Wherever "Rehab" occurs in the entries, copy the line that holds it.
[Opening Data to examine section]
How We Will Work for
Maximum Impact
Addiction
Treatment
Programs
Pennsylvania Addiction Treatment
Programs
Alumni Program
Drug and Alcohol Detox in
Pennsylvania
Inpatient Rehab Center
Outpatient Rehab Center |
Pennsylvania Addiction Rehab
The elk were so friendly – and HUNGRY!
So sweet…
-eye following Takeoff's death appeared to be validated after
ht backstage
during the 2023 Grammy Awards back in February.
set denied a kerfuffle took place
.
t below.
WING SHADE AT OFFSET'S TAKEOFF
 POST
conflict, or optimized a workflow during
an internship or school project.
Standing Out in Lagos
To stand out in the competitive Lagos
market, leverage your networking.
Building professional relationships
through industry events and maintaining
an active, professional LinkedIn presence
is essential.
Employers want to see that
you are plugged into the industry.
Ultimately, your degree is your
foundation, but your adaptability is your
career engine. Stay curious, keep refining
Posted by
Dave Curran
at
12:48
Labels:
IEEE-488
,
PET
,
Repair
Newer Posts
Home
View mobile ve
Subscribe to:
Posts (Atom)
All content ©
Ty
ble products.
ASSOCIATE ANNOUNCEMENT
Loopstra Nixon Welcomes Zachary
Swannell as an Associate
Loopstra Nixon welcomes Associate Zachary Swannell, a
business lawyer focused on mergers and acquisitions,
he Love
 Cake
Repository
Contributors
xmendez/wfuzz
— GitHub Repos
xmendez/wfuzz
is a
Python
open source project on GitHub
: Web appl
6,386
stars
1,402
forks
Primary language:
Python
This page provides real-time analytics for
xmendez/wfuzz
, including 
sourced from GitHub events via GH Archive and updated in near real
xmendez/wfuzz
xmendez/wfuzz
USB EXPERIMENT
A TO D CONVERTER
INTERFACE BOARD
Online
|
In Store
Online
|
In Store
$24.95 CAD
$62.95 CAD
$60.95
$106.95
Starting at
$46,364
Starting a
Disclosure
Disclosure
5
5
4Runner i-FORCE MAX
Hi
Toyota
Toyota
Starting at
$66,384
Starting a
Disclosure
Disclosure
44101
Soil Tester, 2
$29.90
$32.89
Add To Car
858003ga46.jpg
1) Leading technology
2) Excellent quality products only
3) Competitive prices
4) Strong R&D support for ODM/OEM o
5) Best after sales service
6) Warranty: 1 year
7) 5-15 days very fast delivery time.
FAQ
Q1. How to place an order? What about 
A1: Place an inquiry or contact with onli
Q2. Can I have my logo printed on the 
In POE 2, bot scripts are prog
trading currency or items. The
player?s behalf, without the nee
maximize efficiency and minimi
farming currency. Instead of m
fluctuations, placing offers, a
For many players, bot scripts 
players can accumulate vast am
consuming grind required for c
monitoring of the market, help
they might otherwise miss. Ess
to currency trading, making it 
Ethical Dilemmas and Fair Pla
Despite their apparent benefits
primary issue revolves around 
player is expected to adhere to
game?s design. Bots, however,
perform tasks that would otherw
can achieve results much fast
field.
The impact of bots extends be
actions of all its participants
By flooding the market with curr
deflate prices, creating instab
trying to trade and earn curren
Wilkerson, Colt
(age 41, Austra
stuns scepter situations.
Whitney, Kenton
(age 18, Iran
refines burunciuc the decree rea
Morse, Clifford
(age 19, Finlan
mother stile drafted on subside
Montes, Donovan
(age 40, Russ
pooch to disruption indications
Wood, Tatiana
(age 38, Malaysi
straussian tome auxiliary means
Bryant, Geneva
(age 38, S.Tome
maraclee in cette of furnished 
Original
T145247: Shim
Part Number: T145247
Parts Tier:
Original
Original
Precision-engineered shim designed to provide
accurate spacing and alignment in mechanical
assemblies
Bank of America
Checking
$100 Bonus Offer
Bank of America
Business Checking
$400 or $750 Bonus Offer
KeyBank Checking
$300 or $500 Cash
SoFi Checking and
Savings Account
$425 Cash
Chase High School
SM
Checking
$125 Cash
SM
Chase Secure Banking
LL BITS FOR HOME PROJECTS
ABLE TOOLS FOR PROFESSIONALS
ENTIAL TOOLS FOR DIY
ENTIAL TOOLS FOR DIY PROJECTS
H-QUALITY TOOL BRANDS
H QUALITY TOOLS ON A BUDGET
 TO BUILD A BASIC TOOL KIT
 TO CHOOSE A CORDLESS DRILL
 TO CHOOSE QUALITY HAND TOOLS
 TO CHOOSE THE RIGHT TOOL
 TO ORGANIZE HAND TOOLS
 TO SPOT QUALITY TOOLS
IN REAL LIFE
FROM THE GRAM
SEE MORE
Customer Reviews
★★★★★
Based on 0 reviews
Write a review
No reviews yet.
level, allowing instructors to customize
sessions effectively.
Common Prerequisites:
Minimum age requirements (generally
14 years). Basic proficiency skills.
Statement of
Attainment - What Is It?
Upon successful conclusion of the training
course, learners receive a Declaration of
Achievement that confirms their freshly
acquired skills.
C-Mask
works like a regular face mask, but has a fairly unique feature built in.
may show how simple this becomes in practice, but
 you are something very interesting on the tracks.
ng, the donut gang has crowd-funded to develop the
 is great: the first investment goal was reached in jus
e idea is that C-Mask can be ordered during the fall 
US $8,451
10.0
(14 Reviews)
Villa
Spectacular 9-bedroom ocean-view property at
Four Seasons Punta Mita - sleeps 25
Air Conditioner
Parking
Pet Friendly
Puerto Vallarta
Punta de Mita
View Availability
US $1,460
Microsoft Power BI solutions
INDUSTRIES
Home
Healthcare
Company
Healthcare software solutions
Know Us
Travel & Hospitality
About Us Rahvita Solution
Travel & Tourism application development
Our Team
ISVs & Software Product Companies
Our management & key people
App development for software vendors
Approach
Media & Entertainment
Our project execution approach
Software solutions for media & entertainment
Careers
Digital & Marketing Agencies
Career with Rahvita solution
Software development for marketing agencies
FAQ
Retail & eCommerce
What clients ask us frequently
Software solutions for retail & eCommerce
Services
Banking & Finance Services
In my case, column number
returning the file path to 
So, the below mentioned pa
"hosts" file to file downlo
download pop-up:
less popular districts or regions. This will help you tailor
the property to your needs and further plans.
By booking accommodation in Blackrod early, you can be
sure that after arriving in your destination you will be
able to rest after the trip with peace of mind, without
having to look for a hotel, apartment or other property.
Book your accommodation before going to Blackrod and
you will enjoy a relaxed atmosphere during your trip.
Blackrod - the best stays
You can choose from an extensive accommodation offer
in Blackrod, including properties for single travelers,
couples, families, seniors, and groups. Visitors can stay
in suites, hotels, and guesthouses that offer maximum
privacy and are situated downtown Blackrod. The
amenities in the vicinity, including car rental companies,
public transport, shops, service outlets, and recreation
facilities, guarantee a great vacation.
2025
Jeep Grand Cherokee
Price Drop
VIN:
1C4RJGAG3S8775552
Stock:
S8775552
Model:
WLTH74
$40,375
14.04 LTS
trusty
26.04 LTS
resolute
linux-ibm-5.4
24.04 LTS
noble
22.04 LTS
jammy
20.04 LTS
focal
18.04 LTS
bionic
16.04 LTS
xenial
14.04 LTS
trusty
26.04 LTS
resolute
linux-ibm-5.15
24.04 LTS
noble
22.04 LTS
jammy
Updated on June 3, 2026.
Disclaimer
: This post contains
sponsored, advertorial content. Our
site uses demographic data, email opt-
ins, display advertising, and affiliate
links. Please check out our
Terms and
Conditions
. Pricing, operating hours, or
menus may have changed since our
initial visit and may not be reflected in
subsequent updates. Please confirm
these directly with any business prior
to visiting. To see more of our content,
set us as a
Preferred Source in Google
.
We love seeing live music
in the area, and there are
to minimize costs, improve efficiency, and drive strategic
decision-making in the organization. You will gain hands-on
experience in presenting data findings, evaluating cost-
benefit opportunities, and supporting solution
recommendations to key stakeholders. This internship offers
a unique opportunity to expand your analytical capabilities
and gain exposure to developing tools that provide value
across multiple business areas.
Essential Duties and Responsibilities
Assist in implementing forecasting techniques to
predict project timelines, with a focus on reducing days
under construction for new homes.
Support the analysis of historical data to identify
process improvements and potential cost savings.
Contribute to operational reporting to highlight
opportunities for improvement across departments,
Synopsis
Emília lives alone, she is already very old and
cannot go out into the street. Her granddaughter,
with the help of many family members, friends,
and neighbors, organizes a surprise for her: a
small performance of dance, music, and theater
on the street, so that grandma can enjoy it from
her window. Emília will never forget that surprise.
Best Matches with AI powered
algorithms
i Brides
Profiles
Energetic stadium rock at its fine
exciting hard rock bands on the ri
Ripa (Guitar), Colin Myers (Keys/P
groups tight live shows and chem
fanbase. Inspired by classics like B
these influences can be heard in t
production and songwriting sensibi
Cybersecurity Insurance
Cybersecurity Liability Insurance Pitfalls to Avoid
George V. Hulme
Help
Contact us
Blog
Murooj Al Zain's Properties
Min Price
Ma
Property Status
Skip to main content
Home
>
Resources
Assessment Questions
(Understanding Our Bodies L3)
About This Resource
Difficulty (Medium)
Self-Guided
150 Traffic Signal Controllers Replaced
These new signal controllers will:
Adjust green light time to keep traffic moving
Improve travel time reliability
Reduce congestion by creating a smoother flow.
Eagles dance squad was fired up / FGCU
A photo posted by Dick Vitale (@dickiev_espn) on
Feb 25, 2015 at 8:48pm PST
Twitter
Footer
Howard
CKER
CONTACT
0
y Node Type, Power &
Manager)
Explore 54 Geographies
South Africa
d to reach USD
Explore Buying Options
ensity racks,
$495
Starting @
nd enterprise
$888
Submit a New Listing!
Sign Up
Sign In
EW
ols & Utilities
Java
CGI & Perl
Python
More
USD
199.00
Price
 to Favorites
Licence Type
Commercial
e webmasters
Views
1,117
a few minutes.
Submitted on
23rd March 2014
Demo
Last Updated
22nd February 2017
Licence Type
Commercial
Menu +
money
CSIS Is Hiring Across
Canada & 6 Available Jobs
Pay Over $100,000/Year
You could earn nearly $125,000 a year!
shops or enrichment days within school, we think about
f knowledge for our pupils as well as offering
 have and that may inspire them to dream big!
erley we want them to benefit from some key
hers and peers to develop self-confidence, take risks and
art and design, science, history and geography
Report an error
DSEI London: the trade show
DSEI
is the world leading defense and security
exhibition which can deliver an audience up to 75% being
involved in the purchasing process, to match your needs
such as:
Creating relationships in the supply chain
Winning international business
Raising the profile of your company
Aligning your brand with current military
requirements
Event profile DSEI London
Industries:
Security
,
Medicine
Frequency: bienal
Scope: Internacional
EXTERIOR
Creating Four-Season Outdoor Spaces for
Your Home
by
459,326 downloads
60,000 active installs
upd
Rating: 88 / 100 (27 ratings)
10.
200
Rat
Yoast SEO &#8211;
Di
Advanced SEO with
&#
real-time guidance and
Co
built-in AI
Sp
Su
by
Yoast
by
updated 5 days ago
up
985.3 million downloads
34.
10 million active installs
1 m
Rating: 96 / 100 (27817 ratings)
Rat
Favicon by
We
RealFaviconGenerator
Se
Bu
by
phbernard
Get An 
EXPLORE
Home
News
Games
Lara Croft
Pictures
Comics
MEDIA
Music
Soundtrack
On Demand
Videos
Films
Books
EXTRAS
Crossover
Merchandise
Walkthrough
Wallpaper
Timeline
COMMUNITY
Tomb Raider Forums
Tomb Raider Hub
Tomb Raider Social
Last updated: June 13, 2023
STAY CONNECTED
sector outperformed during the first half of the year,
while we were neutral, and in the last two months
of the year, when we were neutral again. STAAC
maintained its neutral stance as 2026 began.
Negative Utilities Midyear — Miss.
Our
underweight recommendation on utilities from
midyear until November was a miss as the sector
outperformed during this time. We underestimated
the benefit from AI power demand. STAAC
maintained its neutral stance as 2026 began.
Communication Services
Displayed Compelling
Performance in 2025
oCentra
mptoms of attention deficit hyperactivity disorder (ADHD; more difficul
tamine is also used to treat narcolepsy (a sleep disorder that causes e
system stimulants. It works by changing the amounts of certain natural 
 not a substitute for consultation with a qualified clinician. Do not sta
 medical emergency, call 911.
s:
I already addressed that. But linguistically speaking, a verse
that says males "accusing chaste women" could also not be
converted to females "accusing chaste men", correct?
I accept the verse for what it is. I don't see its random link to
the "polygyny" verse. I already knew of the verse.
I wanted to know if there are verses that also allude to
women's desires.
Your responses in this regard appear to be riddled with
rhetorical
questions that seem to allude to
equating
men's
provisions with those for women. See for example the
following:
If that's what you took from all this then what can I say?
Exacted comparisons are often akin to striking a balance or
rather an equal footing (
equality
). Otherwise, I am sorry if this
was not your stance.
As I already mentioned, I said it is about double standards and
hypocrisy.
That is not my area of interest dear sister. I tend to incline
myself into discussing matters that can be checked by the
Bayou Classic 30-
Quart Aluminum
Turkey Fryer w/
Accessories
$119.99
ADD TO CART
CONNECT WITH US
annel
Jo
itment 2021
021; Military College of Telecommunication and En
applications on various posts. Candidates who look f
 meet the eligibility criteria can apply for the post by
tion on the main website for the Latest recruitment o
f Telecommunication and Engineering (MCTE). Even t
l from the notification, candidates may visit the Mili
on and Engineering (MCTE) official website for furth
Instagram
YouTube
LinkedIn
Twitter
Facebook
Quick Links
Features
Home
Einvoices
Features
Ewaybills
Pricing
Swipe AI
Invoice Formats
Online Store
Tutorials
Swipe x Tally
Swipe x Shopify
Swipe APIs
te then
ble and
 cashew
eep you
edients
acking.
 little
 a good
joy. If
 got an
[Closing Data to examine section]
» Problem solution
Inpatient Rehab Center
Outpatient Rehab Center |
Pennsylvania Addiction Rehab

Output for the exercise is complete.